Fioravanti in aula: la strage non l’ho fatta. Mia moglie Francesca? Una donna coerente (video)
“Sono innocente, non l’ho fatto, ma mi hanno condannato”. Così Valerio Fioravanti, ex Nar, a proposito della strage di Bologna. Oggi in aula, presso l’aula 11 del tribunale di Bologna, nella Corte d’assise presieduta da Michele Leoni, è stato sentito come testimone al processo che vede imputato Gilberto Cavallini per concorso nella strage del 2 agosto 1980 alla stazione di Bologna.

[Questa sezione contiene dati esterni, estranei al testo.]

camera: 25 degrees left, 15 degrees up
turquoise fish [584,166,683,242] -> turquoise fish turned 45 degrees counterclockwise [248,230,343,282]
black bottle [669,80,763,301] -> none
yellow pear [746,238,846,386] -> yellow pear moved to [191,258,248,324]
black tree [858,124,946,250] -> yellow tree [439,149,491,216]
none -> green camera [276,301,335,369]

Strage per la quale Fioravanti è stato condannato in via definitiva come esecutore materiale, così come Francesca Mambro e Luigi Ciavardini, sentiti nelle udienze precedenti.

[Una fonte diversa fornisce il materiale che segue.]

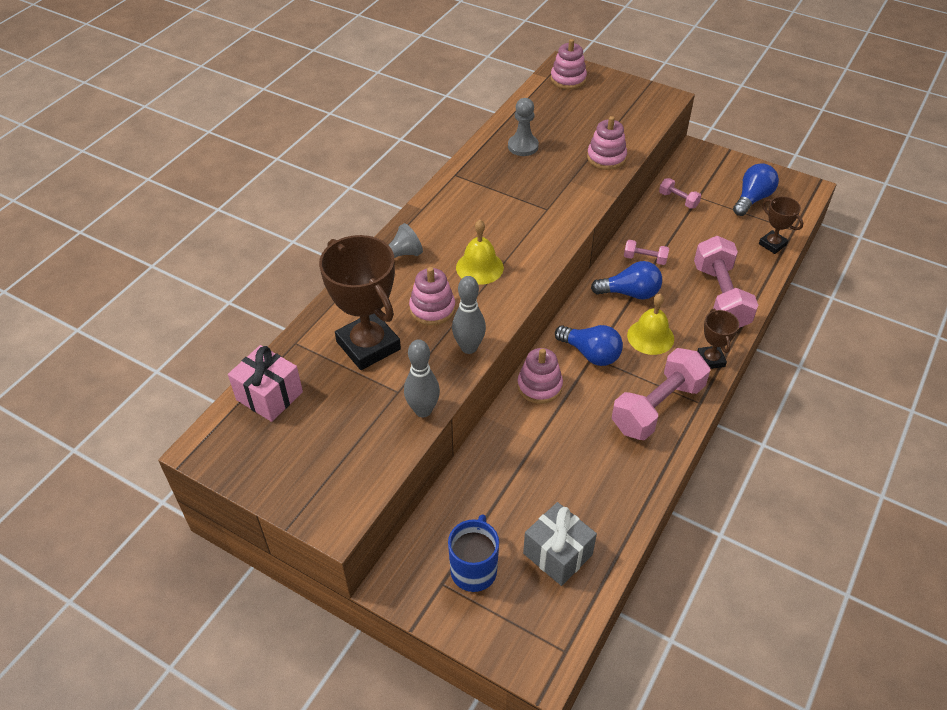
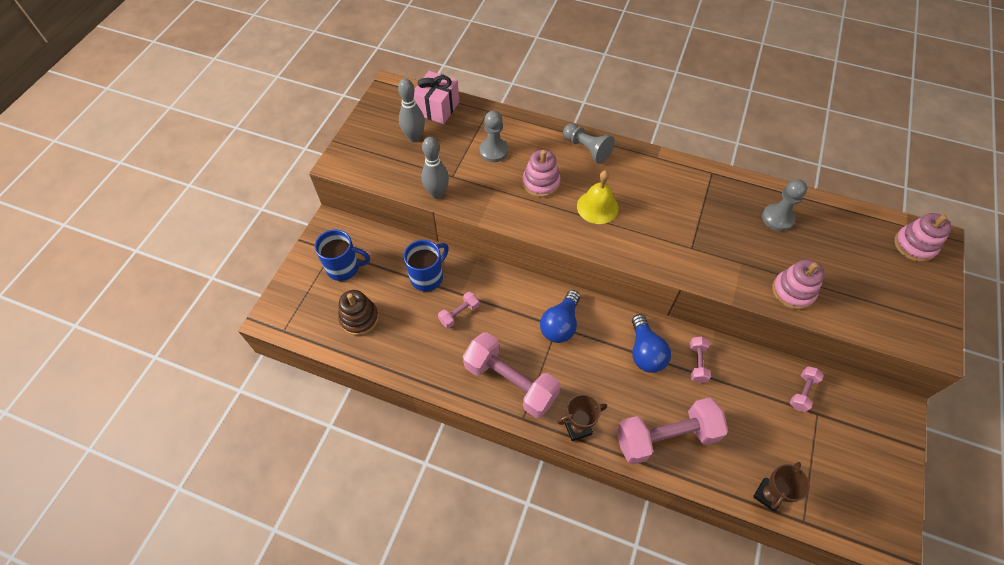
camera: 80 degrees right, 10 degrees up
brown trophy [319,235,401,370] -> grey pawn [480,110,508,162]
grey bowling pin [452,276,486,354] -> grey bowling pin moved to [398,78,425,142]
pink stacking toy [517,348,563,404] -> none
grey gift [523,502,597,586] -> brown stacking toy [338,290,379,336]
yellow bell [627,294,674,355] -> none
blue light bulb [733,163,779,216] -> none
none -> blue mug [404,240,449,291]
none -> pink dumbbell [438,292,479,328]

Il gruppo terroristico di cui faceva parte, spiega Fioravanti, si era “dedicato alla vendetta, che è un surrogato più simile alla giustizia quando non hai nulla”. Comunque, ha precisato, “non facevamo solo azioni negative, ma anche positive: uccidevamo qualche nemico, ma aiutavamo anche qualche amico, per non essere dei neri giustizieri”. “Quando – ha aggiunto – decidemmo di ‘alzare il livello dello scontro’, per usare un’espressione tipica dei brigatisti, non avevamo il progetto politico di costruire una nuova Italia. La nostra era un politica per resistere alle botte che prendevamo e ai morti che subivamo“.

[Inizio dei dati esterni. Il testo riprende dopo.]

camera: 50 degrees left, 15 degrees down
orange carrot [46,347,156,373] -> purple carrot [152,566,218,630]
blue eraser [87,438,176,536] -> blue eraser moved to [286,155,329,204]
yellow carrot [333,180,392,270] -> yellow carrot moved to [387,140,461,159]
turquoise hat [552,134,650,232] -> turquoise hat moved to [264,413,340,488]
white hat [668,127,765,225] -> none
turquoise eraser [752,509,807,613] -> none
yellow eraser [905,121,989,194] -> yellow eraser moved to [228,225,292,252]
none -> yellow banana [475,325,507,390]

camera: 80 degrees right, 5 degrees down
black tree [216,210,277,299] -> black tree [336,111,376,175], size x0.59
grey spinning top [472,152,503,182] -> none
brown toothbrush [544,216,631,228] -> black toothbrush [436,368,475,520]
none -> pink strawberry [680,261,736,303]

Fioravanti ha anche parlato della moglie Francesca Mambro: “Francesca è stata condannata a otto ergastoli, ma non vi siete accorti, dalle sentenze, che non ha mai sparato”. “Si è assunta le sue responsabilità – ha aggiunto Fioravanti – è stata un capo dei Nar”, una donna “coraggiosa e coerente, al contrario di tanti altri che si definiscono capi, ma che poi hanno sempre negato di aver commesso omicidi. Francesca al contrario si è assunta la responsabilità morale e politica di molti omicidi”.